Superannuation funds should embrace future
During the recent budget Treasurer Josh Frydenberg flagged changes aimed at improving the efficiency, transparency and performance of an industry that should thrive on competition: superannuation.
Assured by the superannuation guarantee, the industry had become complacent. These proposed changes aim to bring about competitive forces within an industry which should thrive and encourage innovation.
While Australian investors, many investing for the first time through their super, have evolved since the introduction of the super guarantee, many participants in the industry have not. Competition between funds should be encouraged, long-term mediocre performance should not be accepted and funds should only ever be acting in members’ best interests. The changes in Your Future, Your Super aim to encourage this.
But rather than embracing the changes with a commitment to innovation, transparency and performance, the industry has, for the most part, responded with fears about the mediocrity of indexing and the potential for misleading comparisons.
Active investing, they say, provides investors with a way to ensure they are protected against the “drag of performance” arising from black swan events such as COVID-19. Time and again, however, the S&P SPIVA survey has shown that the majority of active managers provide no such protection, underperforming even as markets fall.
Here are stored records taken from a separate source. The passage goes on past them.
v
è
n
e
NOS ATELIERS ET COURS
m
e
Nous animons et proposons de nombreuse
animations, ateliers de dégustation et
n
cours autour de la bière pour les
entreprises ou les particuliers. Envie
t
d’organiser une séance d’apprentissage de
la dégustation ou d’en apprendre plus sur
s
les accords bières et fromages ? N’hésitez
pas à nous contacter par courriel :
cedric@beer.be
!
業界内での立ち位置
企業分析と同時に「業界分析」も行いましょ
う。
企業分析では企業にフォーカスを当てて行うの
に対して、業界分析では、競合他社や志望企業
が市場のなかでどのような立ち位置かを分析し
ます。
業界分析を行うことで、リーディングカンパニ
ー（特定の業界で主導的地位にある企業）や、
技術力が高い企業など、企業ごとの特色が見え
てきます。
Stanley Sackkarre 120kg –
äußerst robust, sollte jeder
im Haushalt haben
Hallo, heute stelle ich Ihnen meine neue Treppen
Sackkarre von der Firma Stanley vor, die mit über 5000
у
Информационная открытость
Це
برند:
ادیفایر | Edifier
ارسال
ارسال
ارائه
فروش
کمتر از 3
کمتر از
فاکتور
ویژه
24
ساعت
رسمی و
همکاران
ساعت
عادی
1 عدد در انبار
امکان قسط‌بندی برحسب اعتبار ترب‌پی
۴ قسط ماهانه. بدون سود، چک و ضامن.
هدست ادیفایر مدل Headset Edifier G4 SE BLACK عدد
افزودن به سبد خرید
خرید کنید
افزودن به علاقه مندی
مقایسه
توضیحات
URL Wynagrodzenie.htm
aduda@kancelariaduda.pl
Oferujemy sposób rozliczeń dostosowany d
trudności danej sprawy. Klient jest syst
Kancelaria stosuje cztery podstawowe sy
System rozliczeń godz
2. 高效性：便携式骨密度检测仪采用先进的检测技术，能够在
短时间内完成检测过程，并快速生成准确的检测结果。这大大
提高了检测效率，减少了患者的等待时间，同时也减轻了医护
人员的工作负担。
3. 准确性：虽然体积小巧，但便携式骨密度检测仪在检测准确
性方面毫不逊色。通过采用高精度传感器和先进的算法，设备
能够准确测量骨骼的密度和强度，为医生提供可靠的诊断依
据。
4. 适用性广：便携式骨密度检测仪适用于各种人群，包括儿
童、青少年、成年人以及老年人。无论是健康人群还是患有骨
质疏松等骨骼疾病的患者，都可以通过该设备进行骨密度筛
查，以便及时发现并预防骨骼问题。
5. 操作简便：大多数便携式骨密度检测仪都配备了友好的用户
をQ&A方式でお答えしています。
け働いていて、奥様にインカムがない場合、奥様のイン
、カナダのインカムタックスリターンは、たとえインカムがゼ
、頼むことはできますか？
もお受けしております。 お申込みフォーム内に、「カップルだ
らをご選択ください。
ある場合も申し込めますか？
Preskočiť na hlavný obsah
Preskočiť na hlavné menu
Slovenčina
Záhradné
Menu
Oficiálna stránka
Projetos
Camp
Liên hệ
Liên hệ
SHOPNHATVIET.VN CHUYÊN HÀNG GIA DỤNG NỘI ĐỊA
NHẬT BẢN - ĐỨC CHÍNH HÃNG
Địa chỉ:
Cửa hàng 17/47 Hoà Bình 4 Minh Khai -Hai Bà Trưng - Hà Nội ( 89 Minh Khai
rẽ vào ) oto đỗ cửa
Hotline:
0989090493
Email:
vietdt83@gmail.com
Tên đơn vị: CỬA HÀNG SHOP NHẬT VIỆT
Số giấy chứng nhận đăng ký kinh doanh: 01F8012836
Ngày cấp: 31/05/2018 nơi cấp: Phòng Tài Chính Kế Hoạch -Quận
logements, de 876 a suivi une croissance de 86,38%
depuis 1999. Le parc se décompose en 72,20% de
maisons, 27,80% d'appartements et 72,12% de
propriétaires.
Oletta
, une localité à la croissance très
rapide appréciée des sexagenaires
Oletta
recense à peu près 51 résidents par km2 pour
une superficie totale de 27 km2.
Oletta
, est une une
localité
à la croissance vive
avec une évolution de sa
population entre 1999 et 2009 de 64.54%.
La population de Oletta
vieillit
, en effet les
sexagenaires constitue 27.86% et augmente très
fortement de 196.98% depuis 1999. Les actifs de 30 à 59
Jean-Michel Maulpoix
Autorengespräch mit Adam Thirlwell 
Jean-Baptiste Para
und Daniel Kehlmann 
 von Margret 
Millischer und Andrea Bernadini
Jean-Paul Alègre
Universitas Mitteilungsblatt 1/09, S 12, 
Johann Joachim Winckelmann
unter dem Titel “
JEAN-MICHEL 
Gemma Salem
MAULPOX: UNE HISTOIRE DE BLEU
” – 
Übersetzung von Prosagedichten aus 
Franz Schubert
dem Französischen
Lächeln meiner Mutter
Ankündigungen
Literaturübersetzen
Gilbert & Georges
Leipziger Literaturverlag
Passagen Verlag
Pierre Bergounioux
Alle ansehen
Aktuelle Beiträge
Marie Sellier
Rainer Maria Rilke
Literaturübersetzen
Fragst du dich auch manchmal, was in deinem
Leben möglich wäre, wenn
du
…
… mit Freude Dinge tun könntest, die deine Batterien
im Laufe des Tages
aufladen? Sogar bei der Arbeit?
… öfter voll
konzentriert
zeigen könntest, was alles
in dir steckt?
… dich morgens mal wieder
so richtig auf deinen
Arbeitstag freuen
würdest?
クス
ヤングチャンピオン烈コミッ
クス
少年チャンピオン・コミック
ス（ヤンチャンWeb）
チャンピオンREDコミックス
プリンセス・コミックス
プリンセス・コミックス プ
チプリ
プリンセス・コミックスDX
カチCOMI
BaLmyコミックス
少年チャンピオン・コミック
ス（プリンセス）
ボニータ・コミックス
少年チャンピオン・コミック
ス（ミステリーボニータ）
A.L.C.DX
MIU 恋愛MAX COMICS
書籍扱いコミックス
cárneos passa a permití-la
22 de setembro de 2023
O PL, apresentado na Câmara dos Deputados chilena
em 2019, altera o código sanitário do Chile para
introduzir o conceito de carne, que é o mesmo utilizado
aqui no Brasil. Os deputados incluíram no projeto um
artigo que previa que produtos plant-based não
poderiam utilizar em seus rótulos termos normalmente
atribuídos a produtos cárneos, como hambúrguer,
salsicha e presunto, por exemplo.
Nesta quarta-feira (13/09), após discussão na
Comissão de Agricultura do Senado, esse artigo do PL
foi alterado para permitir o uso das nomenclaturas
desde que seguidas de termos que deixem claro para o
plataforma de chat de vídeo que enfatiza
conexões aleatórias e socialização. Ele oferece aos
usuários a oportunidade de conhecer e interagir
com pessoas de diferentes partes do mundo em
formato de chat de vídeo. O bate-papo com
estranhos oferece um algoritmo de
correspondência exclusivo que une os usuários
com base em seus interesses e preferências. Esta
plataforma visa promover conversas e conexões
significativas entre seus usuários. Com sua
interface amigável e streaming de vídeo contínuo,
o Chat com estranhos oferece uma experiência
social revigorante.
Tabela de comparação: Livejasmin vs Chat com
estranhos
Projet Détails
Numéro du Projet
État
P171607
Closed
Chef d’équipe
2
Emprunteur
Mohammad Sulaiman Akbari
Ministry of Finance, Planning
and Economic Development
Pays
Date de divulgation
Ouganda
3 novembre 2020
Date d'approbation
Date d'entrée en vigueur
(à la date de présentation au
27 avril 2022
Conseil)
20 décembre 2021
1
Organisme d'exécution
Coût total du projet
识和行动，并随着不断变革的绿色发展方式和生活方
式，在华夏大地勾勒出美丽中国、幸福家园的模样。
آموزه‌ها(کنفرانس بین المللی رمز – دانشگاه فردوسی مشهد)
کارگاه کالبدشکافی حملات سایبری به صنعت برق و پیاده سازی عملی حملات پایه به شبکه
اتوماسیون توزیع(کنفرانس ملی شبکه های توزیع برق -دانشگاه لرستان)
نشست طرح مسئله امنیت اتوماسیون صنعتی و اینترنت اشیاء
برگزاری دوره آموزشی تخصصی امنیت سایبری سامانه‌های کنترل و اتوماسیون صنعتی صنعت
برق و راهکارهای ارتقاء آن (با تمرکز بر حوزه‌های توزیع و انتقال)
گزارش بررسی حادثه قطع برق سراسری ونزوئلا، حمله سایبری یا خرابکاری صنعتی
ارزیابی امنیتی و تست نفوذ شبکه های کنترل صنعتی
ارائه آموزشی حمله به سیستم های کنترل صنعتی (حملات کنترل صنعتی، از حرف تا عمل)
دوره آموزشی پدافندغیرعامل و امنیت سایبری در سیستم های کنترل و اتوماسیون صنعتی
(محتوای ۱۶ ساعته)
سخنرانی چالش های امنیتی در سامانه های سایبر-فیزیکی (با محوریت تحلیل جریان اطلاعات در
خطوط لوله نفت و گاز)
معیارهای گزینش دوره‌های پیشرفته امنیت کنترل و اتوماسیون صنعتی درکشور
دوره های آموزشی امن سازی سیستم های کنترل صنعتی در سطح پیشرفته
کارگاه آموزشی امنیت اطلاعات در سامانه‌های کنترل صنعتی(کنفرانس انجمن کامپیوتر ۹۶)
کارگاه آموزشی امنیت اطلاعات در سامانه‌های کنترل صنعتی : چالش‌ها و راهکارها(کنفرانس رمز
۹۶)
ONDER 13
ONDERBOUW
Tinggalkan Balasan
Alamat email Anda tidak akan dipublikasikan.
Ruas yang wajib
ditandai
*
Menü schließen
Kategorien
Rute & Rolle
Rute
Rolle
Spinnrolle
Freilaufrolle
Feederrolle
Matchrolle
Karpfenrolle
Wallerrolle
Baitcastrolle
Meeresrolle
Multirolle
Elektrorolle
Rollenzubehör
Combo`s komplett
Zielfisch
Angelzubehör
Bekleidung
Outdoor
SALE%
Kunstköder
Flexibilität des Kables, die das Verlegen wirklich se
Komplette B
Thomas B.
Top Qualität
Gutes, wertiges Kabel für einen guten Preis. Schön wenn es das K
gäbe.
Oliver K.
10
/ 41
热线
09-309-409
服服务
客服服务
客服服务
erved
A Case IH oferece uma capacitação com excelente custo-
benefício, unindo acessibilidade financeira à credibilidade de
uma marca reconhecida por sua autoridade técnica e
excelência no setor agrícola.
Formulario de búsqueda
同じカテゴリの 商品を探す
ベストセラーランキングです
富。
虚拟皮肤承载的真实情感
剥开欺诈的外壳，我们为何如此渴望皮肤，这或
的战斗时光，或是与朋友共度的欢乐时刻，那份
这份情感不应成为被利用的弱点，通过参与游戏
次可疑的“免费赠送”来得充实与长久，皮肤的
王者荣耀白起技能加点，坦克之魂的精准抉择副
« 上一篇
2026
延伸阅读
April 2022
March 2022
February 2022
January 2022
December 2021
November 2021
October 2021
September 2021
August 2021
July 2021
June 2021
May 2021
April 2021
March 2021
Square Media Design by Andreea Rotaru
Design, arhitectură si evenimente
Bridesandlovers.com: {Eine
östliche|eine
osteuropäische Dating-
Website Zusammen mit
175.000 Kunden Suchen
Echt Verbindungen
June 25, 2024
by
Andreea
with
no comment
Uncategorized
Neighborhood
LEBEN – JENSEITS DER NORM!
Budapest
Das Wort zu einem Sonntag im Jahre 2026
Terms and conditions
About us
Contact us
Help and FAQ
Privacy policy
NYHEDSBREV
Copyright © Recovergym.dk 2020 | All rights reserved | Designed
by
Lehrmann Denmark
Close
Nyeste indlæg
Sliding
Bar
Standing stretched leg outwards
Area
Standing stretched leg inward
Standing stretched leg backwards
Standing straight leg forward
The most recent survey, which captures the COVID-19 volatility in March, highlights the difficulty most active managers have outperforming. The argument comparing active and passive is simplistic and wrong.
Passive investing has evolved to move beyond market cap, capturing factors such as value, quality, environmental, social and governance and high dividends. Just look at the vast array of smart beta exchange-traded funds (ETFs) available on ASX.
In a piece written for the CFA Institute Journal in 2017, Ronald Kahn and Michael Lemmon suggested that active managers need to evolve – or face extinction.
We think that superannuation funds and their consultants need to be a part of this evolution. They need to think beyond passive and active and continuously innovate to improve investor outcomes. Innovations in indexing in the age of big data should be being harnessed by our superannuation funds. They are not. This may take a recalibration or retraining.
Another goal of Your Future, Your Super is transparency. Again, look at the thriving ETF industry.
Super funds, like ETFs, should be upfront with investors about what is in their portfolios.
Australian investors are becoming more demanding and these changes will be the first of many.
The industry too should meet the challenge and innovate, be transparent and thrive on competition.
Investors should always focus on long-term performance and we believe that true alpha active managers will not just survive but they will thrive.
We are advocates of active management. The genesis of VanEck’s business is active management and a lot of our strategies are infused with the philosophy of active management, just done more cost-effectively and with 100 per cent transparency. Competition forces participants to strive for better.
The Darwinians would argue it’s survival of the fittest.
Arian Neiron is managing director Asia Pacific for VanEck.